There, we meet a variety of people from a deaf gay family of sorts: Eddie, an older accountant aching for love; Lee, an effeminate dishwasher with a pronounced weakness for red-haired men; Vince, a charismatic dancer who lives intensely no matter the state of his health; Neil, a brooding woodcarver who becomes a deaf woman’s obsession; Stan, a lanky stock boy at the A&P on Christopher Street; Ted, a hard-of-hearing college student with ambivalent feelings about the deaf community; and Rex, an ASL interpreter who avoids his own emotions during the early days of the AIDS epidemic.
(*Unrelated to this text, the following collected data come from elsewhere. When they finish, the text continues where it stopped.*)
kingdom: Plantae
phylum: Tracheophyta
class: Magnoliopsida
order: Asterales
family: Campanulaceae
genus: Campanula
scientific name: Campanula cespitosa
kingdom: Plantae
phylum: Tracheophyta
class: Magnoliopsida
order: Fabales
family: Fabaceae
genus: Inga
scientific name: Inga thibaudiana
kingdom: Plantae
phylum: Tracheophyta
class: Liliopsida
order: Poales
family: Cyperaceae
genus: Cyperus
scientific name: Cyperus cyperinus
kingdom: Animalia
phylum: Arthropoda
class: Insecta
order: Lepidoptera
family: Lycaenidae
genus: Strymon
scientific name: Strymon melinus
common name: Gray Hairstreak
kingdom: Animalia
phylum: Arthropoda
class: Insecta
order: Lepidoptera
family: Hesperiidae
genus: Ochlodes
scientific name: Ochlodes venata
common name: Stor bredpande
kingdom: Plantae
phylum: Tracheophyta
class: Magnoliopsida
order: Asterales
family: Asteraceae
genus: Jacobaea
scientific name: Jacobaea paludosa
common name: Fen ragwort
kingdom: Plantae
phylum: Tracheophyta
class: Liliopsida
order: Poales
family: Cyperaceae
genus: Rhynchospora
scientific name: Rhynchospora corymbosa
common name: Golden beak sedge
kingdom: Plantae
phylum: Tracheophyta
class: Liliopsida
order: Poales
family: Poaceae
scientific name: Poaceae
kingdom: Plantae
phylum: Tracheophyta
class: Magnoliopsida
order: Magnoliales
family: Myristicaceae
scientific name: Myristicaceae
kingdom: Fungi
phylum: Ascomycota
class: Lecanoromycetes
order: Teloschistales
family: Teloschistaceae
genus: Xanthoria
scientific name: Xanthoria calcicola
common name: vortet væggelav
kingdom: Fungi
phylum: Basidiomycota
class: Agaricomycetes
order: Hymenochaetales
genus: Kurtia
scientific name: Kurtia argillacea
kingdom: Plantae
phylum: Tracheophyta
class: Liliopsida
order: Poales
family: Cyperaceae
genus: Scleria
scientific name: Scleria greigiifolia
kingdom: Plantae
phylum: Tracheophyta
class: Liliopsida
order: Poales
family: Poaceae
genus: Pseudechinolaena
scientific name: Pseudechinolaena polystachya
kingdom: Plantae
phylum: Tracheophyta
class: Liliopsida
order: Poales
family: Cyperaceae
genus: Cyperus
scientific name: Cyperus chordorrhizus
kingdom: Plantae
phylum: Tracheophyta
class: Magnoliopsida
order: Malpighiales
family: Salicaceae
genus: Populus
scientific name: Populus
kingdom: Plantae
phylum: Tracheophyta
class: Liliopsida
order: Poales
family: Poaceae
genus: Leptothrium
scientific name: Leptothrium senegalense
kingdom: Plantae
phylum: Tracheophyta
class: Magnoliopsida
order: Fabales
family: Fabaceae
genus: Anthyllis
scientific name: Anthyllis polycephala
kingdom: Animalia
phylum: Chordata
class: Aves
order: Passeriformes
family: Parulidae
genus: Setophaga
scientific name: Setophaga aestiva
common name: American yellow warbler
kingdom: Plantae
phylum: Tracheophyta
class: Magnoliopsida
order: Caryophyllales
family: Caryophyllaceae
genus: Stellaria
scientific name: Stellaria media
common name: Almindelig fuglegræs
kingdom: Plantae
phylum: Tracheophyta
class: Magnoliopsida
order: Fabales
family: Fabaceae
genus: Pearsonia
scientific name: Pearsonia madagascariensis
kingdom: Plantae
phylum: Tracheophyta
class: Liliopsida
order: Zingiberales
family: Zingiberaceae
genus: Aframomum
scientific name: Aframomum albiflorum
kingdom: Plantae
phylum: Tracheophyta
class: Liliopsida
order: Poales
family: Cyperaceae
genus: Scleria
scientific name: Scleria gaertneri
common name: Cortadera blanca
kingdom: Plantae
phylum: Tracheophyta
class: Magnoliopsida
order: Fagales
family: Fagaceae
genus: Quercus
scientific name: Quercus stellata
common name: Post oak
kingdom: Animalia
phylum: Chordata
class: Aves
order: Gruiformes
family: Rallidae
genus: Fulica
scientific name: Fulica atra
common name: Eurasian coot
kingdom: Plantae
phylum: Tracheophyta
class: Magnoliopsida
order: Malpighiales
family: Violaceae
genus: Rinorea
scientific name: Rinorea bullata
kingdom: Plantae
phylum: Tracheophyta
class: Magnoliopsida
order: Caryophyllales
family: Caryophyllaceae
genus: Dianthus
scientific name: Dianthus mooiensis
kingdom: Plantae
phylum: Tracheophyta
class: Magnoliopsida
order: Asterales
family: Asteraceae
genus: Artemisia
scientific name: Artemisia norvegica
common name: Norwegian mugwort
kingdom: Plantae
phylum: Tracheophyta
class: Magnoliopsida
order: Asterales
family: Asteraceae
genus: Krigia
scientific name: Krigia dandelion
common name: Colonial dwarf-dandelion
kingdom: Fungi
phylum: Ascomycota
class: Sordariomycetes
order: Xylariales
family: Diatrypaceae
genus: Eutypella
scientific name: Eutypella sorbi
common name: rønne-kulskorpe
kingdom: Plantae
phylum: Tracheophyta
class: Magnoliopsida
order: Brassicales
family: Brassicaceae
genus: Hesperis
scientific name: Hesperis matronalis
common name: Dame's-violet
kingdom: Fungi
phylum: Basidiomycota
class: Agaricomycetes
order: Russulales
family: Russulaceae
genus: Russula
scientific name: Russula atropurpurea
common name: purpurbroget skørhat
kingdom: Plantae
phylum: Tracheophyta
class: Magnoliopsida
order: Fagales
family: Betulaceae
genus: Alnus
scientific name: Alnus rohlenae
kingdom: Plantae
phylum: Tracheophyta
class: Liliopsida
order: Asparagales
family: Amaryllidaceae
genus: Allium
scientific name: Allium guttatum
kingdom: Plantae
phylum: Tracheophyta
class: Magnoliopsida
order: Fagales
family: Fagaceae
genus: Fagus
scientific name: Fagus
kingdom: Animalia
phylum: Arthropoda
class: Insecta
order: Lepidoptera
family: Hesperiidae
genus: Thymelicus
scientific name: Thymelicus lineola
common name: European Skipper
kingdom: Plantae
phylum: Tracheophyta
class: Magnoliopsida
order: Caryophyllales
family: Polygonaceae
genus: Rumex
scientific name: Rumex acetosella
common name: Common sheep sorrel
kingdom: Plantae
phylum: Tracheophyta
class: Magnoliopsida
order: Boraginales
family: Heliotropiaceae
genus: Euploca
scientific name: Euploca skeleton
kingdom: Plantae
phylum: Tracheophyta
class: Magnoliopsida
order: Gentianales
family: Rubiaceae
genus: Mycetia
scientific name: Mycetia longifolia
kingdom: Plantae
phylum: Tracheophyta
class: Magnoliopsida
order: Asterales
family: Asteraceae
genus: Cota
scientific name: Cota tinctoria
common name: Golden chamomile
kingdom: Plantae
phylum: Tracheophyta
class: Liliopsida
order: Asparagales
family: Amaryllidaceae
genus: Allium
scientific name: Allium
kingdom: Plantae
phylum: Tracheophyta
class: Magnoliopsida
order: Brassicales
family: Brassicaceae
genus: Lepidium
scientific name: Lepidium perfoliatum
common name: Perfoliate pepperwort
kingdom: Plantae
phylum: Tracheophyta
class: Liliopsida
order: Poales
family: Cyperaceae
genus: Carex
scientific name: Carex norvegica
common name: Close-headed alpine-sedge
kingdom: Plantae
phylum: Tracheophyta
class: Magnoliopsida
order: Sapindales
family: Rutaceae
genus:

It is through these people that Michael, no longer a smalltown boy, begins to create a new family of his own. Taking place from 1978 to 2003, his story will open your eyes and heart to what it means to be different in an indifferent world.
Over 20 years in the making, the novel was also a first-place grant recipient from the Arch and Bruce Brown Foundation for Full-Length Fiction 2003. Since 1991, fourteen of its chapters have appeared in various journals and anthologies such as BLOOM and Men on Men 4: Best New Gay Fiction. One of its chapters, “Interpretations,” was chosen as one of the Best Gay Stories 2008 (Lethe Press). Two of its chapters were also adapted and performed as stage monologues.
The novel was formerly available from Rebel Satori Press via their Queer Mojo imprint. This new edition includes a foreword by the author.